### Information provided

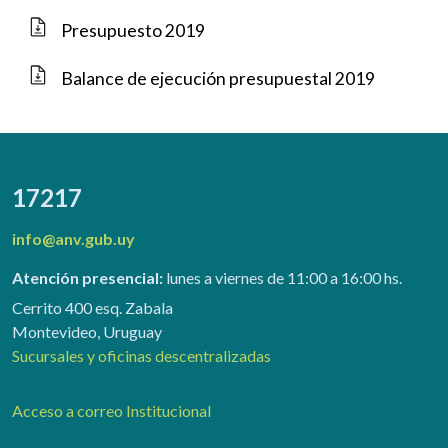
Presupuesto 2019
Balance de ejecución presupuestal 2019
17217
info@anv.gub.uy
Atención presencial:
lunes a viernes de 11:00 a 16:00 hs.
Cerrito 400 esq. Zabala
Montevideo, Uruguay
Sucursales y oficinas descentralizadas
Acceso a correo Institucional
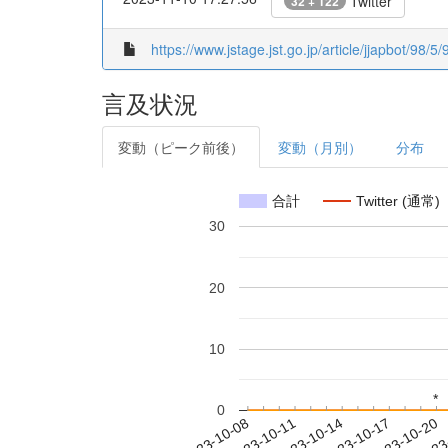
Twitter
32 + 122
https://www.jstage.jst.go.jp/article/jjapbot/98/5
言及状況
変動（ピーク前後）
変動（月別）
分布
合計
Twitter (通常)
30
20
10
*
*
0
2023-10-14
2023-10-17
2023-10-20
2023
2023-10-08
2023-10-11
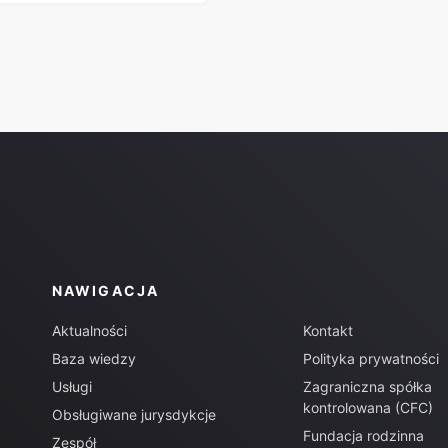
NAWIGACJA
Aktualności
Kontakt
Baza wiedzy
Polityka prywatności
Usługi
Zagraniczna spółka
kontrolowana (CFC)
Obsługiwane jurysdykcje
Fundacja rodzinna
Zespół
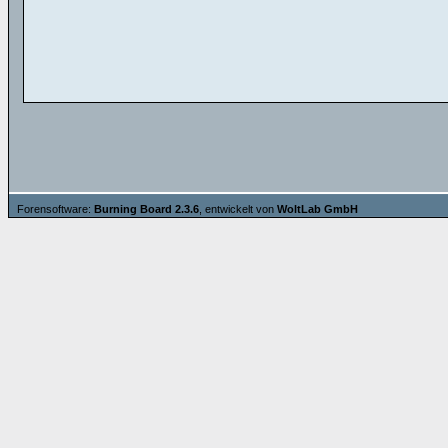
Forensoftware:
Burning Board 2.3.6
, entwickelt von
WoltLab GmbH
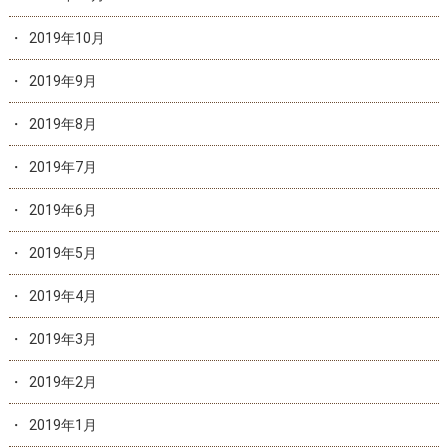
2019年10月
2019年9月
2019年8月
2019年7月
2019年6月
2019年5月
2019年4月
2019年3月
2019年2月
2019年1月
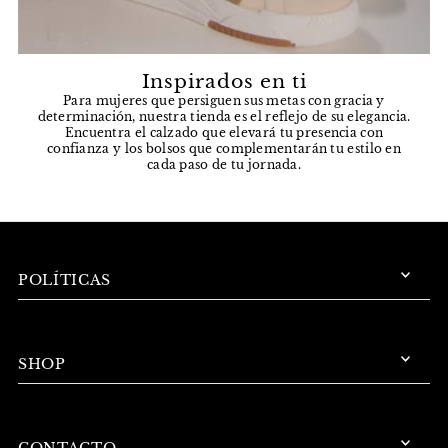
Inspirados en ti
Para mujeres que persiguen sus metas con gracia y
determinación, nuestra tienda es el reflejo de su elegancia.
Encuentra el calzado que elevará tu presencia con
confianza y los bolsos que complementarán tu estilo en
cada paso de tu jornada.
POLÍTICAS
SHOP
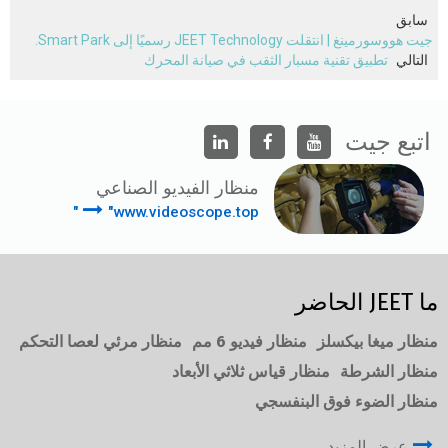
سابق
جيت هووسورمينغ | انتقلت JEET Technology رسميًا إلى Smart Park.
التالي
تطبيق تقنية مسبار الثقب في صيانة المحرك
اتبع جيت
منظار الفيديو الصناعي
"www.videoscope.top"
ما JEET الحاضر
منظار ميغا بيكسلز
منظار فيديو 6 مم
منظار مرئي لعصا التحكم
منظار الشرطة
منظار قياس ثلاثي الأبعاد
منظار الضوء فوق البنفسجي
عرض المزيد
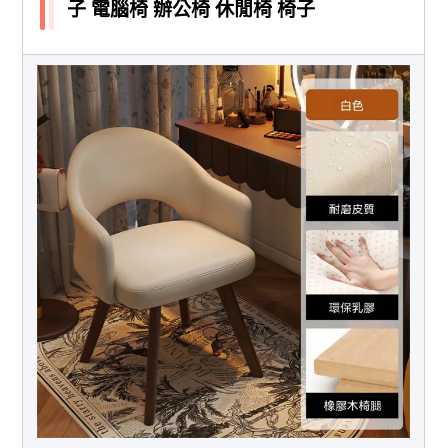
子 電腦椅 辦公椅 休閒椅 椅子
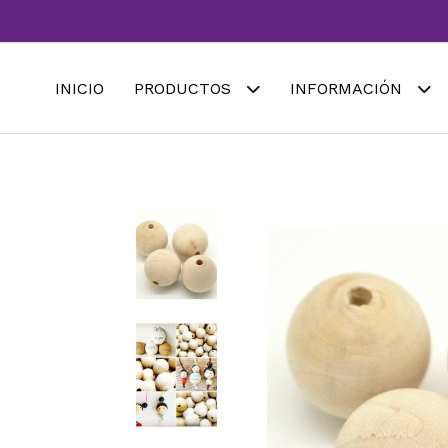
INICIO
PRODUCTOS
INFORMACIÓN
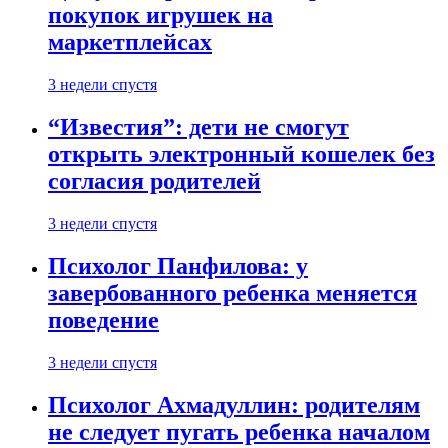
покупок игрушек на
маркетплейсах
3 недели спустя
“Известия”: дети не смогут
открыть электронный кошелек без
согласия родителей
3 недели спустя
Психолог Панфилова: у
завербованного ребенка меняется
поведение
3 недели спустя
Психолог Ахмадуллин: родителям
не следует пугать ребенка началом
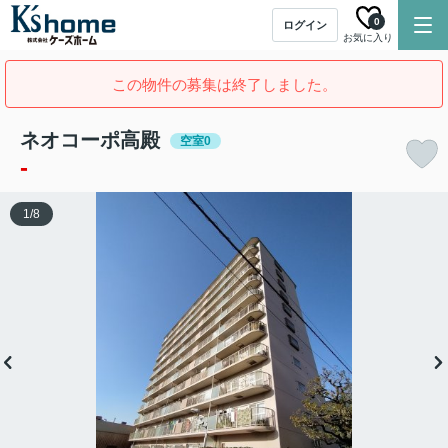
0
ログイン
お気に入り
この物件の募集は終了しました。
ネオコーポ高殿
空室0
-
1
/
8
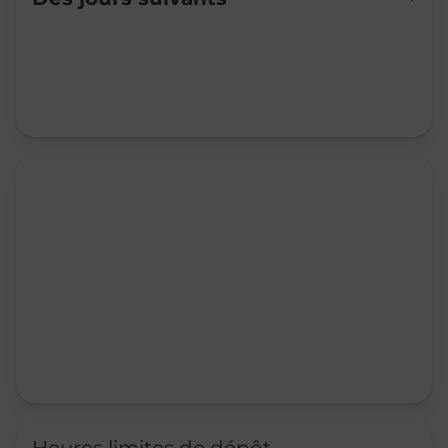
Mardi
08:45
-
12:00
13:30
-
16:00
Mercredi
08:45
-
12:00
13:30
-
16:00
Jeudi
08:45
-
12:00
14:15
-
16:00
Vendredi
08:45
-
12:00
Samedi
Fermé
Dimanche
Fermé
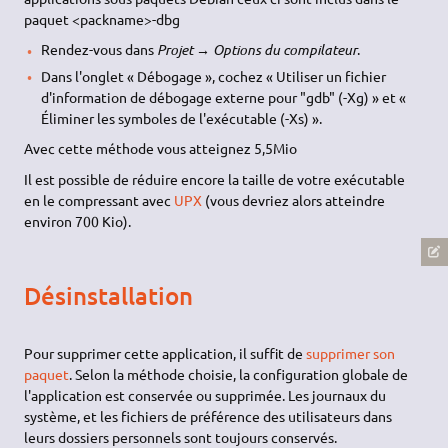
paquet <packname>-dbg
Rendez-vous dans
Projet → Options du compilateur
.
Dans l'onglet « Débogage », cochez « Utiliser un fichier
d'information de débogage externe pour "gdb" (-Xg) » et «
Éliminer les symboles de l'exécutable (-Xs) ».
Avec cette méthode vous atteignez 5,5Mio
Il est possible de réduire encore la taille de votre exécutable
en le compressant avec
UPX
(vous devriez alors atteindre
environ 700 Kio).
Désinstallation
Pour supprimer cette application, il suffit de
supprimer son
paquet
. Selon la méthode choisie, la configuration globale de
l'application est conservée ou supprimée. Les journaux du
système, et les fichiers de préférence des utilisateurs dans
leurs dossiers personnels sont toujours conservés.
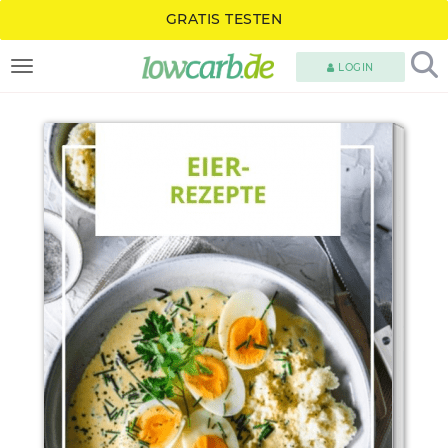
GRATIS TESTEN
LOGIN
TOGGLE NAVIGATION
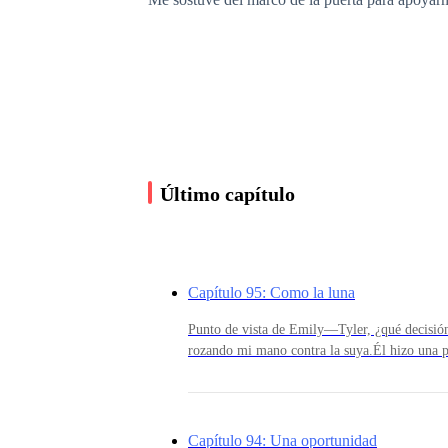
«¿Cariño?» llamé lo suficientemente alto para q
«¿Cariño?!» dije, alzando la voz e incluso ace
Último capítulo
«¿Qué pasa ahora, Emily? ¿No ves que estoy 
Capítulo 95: Como la luna
Tragué saliva.
Punto de vista de Emily—Tyler, ¿qué decisi
rozando mi mano contra la suya.Él hizo una p
un largo momento, pude ver la batalla en sus o
«¿Vas a salir?» pregunté, esperando que dijera 
callada, confiando en su juicio.—Está bien —
la nevera, en sus carpetas y en su lonchera para 
domiciliario y el castigo, pero seguiré obser
cambiado. No las perdono todavía, no puedo p
Capítulo 94: Una oportunidad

### Requirement
Gather each line of the material that contains the word "vous" and copy every such line in full.

### Response to this task
Rendez-vous dans
Avec cette méthode vous atteignez 5,5Mio
(vous devriez alors atteindre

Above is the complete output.